No esperaba sentirme pequeño. He estado dentro de catedrales que tardaron siglos en construirse, y he caminado por ruinas que se tragaron imperios enteros. Pero nada me preparó para el vértigo particular de Göbekli Tepe — un lugar donde la aritmética de la historia humana deja de tener sentido.
El Cerro Que Lo Cambió Todo
El sitio se asienta sobre una cresta de piedra caliza sobre la llanura de Harran, a unos quince kilómetros al noreste de Sanliurfa. La carretera de acceso es polvorienta e insignificante, un carril que atraviesa matorrales y campos de trigo seco que huelen a calor mineral en la mañana tardía. Luego aparecen las estructuras de cubierta — esos grandes techados angulares que protegen las excavaciones — y uno comprende, antes incluso de bajar al sitio, que aquí ocurre algo diferente.
Göbekli Tepe fue construido hace aproximadamente 11.500 años. Ese número se niega a quedarse quieto en la mente. Las pirámides de Guiza tienen menos de 5.000 años. La escritura, la rueda, la agricultura — todo esto llegó milenios después de que quienes sea que tallaron estos pilares en forma de T los arrastraran hasta un cerro y los grabaran con zorros, buitres, escorpiones y criaturas que nadie ha logrado identificar todavía. Los constructores no tenían herramientas de metal. No tenían asentamientos permanentes. Eran, por toda definición convencional, cazadores-recolectores. Y construyeron un templo.
La Piedra Antes que la Semilla
Lia se quedó parada en el borde del Recinto D y no dijo casi nada durante un buen rato, lo cual es inusual en ella. Los animales tallados en los pilares están representados con una confianza que se siente casi moderna — el zorro del Pilar 27 tiene una especificidad en sus ancas, una tensión en sus extremidades, que cualquier escultor hábil de hoy reconocería como deliberada. No eran intentos torpes. Alguien sabía exactamente lo que estaba haciendo.
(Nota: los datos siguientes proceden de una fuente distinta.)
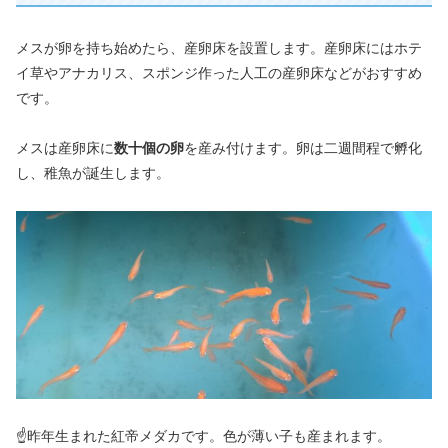
メスが卵を持ち始めたら、産卵床を設置します。産卵床にはホテ
イ草やアナカリス、スポンジ作った人工の産卵床などがおすすめ
です。
メスは産卵床に
数十個の卵
を産み付けます。卵は二週間程で孵化
し、稚魚が誕生します。
☝昨年生まれた紅帝メダカです。色が薄い子も産まれます。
El descubrimiento inesperado, para mí, fue la ausencia de viviendas. Los arqueólogos no han encontrado ninguna evidencia de que la gente viviera aquí. Göbekli Tepe no fue un asentamiento que fue creciendo alrededor de un templo. Era un destino. La gente viajaba hasta este cerro, quizás desde grandes distancias, para hacer algo para lo que todavía no tenemos una palabra — algo entre el ritual, la arquitectura y la memoria colectiva. El sitio fue enterrado deliberadamente alrededor del 8000 a.C., cubierto de relleno como si lo hubieran archivado en lugar de abandonado.
Después de la Excavación
Volvimos en coche a Sanliurfa a última hora de la tarde, con la luz volviéndose ámbar sobre el estanque de Balikligol donde las carpas gordas se deslizan entre los pies de los peregrinos. Comimos en una casa de kebab cerca del bazar antiguo — lahmacun fino como papel, ahumado y con frescura de perejil — y yo seguía intentando identificar el sentimiento que me había seguido desde el cerro. No era exactamente asombro. Era algo más parecido a la desorientación de darse cuenta de que una historia que creías conocer empezó mucho antes de la primera página que te dieron.
Cuando ir: De abril a principios de junio o de septiembre a octubre, cuando la meseta de Anatolia es cálida pero no agobiante — las temperaturas de verano cerca de Sanliurfa superan regularmente los 40°C, y el sitio ofrece poca sombra fuera de los recintos techados.